**WHAT YOU NEED TO DO:** Copy every line of the records below word for word, leaving out the pictures.

**PROVIDED INFORMATION:**
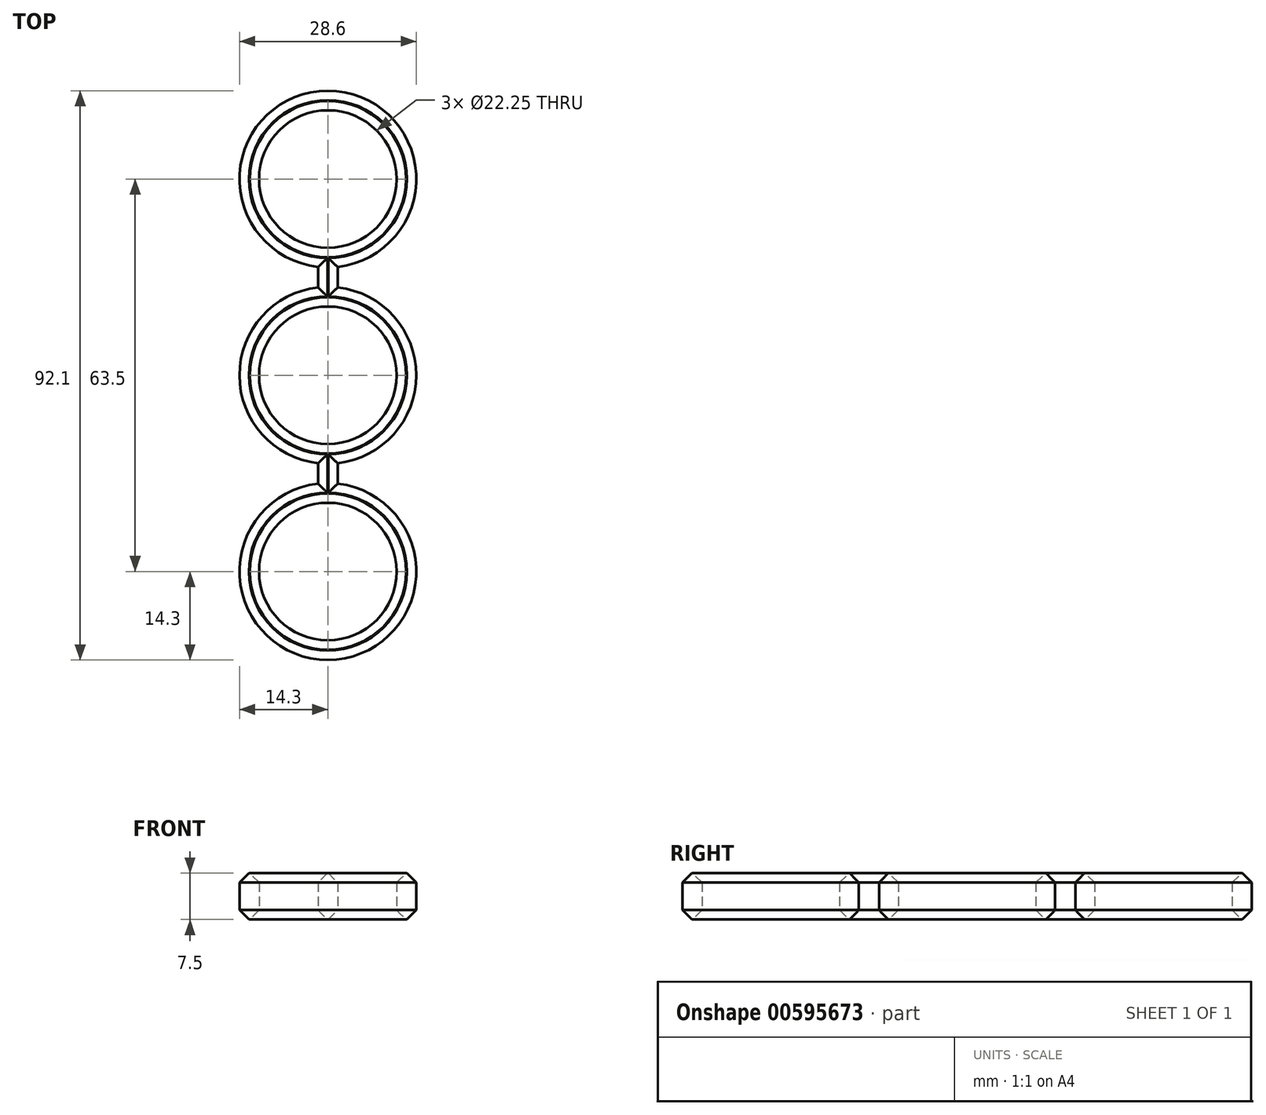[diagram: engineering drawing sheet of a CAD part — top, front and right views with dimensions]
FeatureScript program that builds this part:
annotation { "Feature Type Name" : "Feature", "Feature Type Description" : "" }
export const myFeature = defineFeature(function(context is Context, id is Id, definition is map)
    precondition{}
    {
        {
            var Q0;
            Q0=qCreatedBy(makeId("Top.planeOp"),FACE);
            var sketch = newSketch(context, id + "F0", { "sketchPlane" : qUnion([Q0])});
            skCircle(sketch, "E0", {"center": v(0, 0) * mm, "radius": 11.12 * mm});
            skCircle(sketch, "E1", {"center": v(0, 0) * mm, "radius": 14.3 * mm});
            skCircle(sketch, "E2", {"center": v(0, 31.75) * mm, "radius": 11.12 * mm});
            skCircle(sketch, "E3", {"center": v(0, 31.75) * mm, "radius": 14.3 * mm});
            skCircle(sketch, "E4", {"center": v(0, -31.75) * mm, "radius": 11.12 * mm});
            skCircle(sketch, "E5", {"center": v(0, -31.75) * mm, "radius": 14.3 * mm});
            skLineSegment(sketch, "E6.bottom", {"start": v(-1.59, 12.71) * mm, "end": v(1.59, 12.71) * mm});
            skLineSegment(sketch, "E6.top", {"start": v(-1.59, 19.04) * mm, "end": v(1.59, 19.04) * mm});
            skLineSegment(sketch, "E6.left", {"start": v(-1.59, 12.71) * mm, "end": v(-1.59, 19.04) * mm});
            skLineSegment(sketch, "E6.right", {"start": v(1.59, 12.71) * mm, "end": v(1.59, 19.04) * mm});
            skPoint(sketch, "E6.middle", {"position": v(0, 15.88) * mm});
            skLineSegment(sketch, "E7.bottom", {"start": v(-1.59, -19.04) * mm, "end": v(1.59, -19.04) * mm});
            skLineSegment(sketch, "E7.top", {"start": v(-1.59, -12.71) * mm, "end": v(1.59, -12.71) * mm});
            skLineSegment(sketch, "E7.left", {"start": v(-1.59, -19.04) * mm, "end": v(-1.59, -12.71) * mm});
            skLineSegment(sketch, "E7.right", {"start": v(1.59, -19.04) * mm, "end": v(1.59, -12.71) * mm});
            skPoint(sketch, "E7.middle", {"position": v(0, -15.88) * mm});
            skSolve(sketch);
        }
        {
            var Q0;
            Q0 = qSketchRegion(id + "F0", true);
            extrude(context, id + "F1", {"entities" : qUnion([Q0]), "depth" : 7.5 * mm, "offsetDistance" : 25.4 * mm});
        }
        {
            var Q0;
            Q0=makeQuery(id+"F1.opExtrude","CAP_FACE",FACE,{"disambiguationData":[OSD([sQuery(id+"F0.wireOp",EDGE,"E0"),sQuery(id+"F0.wireOp",EDGE,"E1"),sQuery(id+"F0.wireOp",EDGE,"E2"),sQuery(id+"F0.wireOp",EDGE,"E3"),sQuery(id+"F0.wireOp",EDGE,"E4"),sQuery(id+"F0.wireOp",EDGE,"E5"),sQuery(id+"F0.wireOp",EDGE,"E6.left"),sQuery(id+"F0.wireOp",EDGE,"E6.right"),sQuery(id+"F0.wireOp",EDGE,"E7.left"),sQuery(id+"F0.wireOp",EDGE,"E7.right")])],"isStart":false});
            var Q1;
            Q1=makeQuery(id+"F1.opExtrude","CAP_FACE",FACE,{"disambiguationData":[OSD([sQuery(id+"F0.wireOp",EDGE,"E0"),sQuery(id+"F0.wireOp",EDGE,"E1"),sQuery(id+"F0.wireOp",EDGE,"E2"),sQuery(id+"F0.wireOp",EDGE,"E3"),sQuery(id+"F0.wireOp",EDGE,"E4"),sQuery(id+"F0.wireOp",EDGE,"E5"),sQuery(id+"F0.wireOp",EDGE,"E6.left"),sQuery(id+"F0.wireOp",EDGE,"E6.right"),sQuery(id+"F0.wireOp",EDGE,"E7.left"),sQuery(id+"F0.wireOp",EDGE,"E7.right")])],"isStart":true});
            chamfer(context, id + "F2", {"entities" : qUnion([Q0, Q1]), "width" : 1.52 * mm, "tangentPropagation" : true});
        }
    });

**TASK RESPONSE:**
[diagram: engineering drawing sheet of a CAD part — top, front and right views with dimensions]
FeatureScript program that builds this part:
annotation { "Feature Type Name" : "Feature", "Feature Type Description" : "" }
export const myFeature = defineFeature(function(context is Context, id is Id, definition is map)
    precondition{}
    {
        {
            var Q0;
            Q0=qCreatedBy(makeId("Top.planeOp"),FACE);
            var sketch = newSketch(context, id + "F0", { "sketchPlane" : qUnion([Q0])});
            skCircle(sketch, "E0", {"center": v(0, 0) * mm, "radius": 11.12 * mm});
            skCircle(sketch, "E1", {"center": v(0, 0) * mm, "radius": 14.3 * mm});
            skCircle(sketch, "E2", {"center": v(0, 31.75) * mm, "radius": 11.12 * mm});
            skCircle(sketch, "E3", {"center": v(0, 31.75) * mm, "radius": 14.3 * mm});
            skCircle(sketch, "E4", {"center": v(0, -31.75) * mm, "radius": 11.12 * mm});
            skCircle(sketch, "E5", {"center": v(0, -31.75) * mm, "radius": 14.3 * mm});
            skLineSegment(sketch, "E6.bottom", {"start": v(-1.59, 12.71) * mm, "end": v(1.59, 12.71) * mm});
            skLineSegment(sketch, "E6.top", {"start": v(-1.59, 19.04) * mm, "end": v(1.59, 19.04) * mm});
            skLineSegment(sketch, "E6.left", {"start": v(-1.59, 12.71) * mm, "end": v(-1.59, 19.04) * mm});
            skLineSegment(sketch, "E6.right", {"start": v(1.59, 12.71) * mm, "end": v(1.59, 19.04) * mm});
            skPoint(sketch, "E6.middle", {"position": v(0, 15.88) * mm});
            skLineSegment(sketch, "E7.bottom", {"start": v(-1.59, -19.04) * mm, "end": v(1.59, -19.04) * mm});
            skLineSegment(sketch, "E7.top", {"start": v(-1.59, -12.71) * mm, "end": v(1.59, -12.71) * mm});
            skLineSegment(sketch, "E7.left", {"start": v(-1.59, -19.04) * mm, "end": v(-1.59, -12.71) * mm});
            skLineSegment(sketch, "E7.right", {"start": v(1.59, -19.04) * mm, "end": v(1.59, -12.71) * mm});
            skPoint(sketch, "E7.middle", {"position": v(0, -15.88) * mm});
            skSolve(sketch);
        }
        {
            var Q0;
            Q0 = qSketchRegion(id + "F0", true);
            extrude(context, id + "F1", {"entities" : qUnion([Q0]), "depth" : 7.5 * mm, "offsetDistance" : 25.4 * mm});
        }
        {
            var Q0;
            Q0=makeQuery(id+"F1.opExtrude","CAP_FACE",FACE,{"disambiguationData":[OSD([sQuery(id+"F0.wireOp",EDGE,"E0"),sQuery(id+"F0.wireOp",EDGE,"E1"),sQuery(id+"F0.wireOp",EDGE,"E2"),sQuery(id+"F0.wireOp",EDGE,"E3"),sQuery(id+"F0.wireOp",EDGE,"E4"),sQuery(id+"F0.wireOp",EDGE,"E5"),sQuery(id+"F0.wireOp",EDGE,"E6.left"),sQuery(id+"F0.wireOp",EDGE,"E6.right"),sQuery(id+"F0.wireOp",EDGE,"E7.left"),sQuery(id+"F0.wireOp",EDGE,"E7.right")])],"isStart":false});
            var Q1;
            Q1=makeQuery(id+"F1.opExtrude","CAP_FACE",FACE,{"disambiguationData":[OSD([sQuery(id+"F0.wireOp",EDGE,"E0"),sQuery(id+"F0.wireOp",EDGE,"E1"),sQuery(id+"F0.wireOp",EDGE,"E2"),sQuery(id+"F0.wireOp",EDGE,"E3"),sQuery(id+"F0.wireOp",EDGE,"E4"),sQuery(id+"F0.wireOp",EDGE,"E5"),sQuery(id+"F0.wireOp",EDGE,"E6.left"),sQuery(id+"F0.wireOp",EDGE,"E6.right"),sQuery(id+"F0.wireOp",EDGE,"E7.left"),sQuery(id+"F0.wireOp",EDGE,"E7.right")])],"isStart":true});
            chamfer(context, id + "F2", {"entities" : qUnion([Q0, Q1]), "width" : 1.52 * mm, "tangentPropagation" : true});
        }
    });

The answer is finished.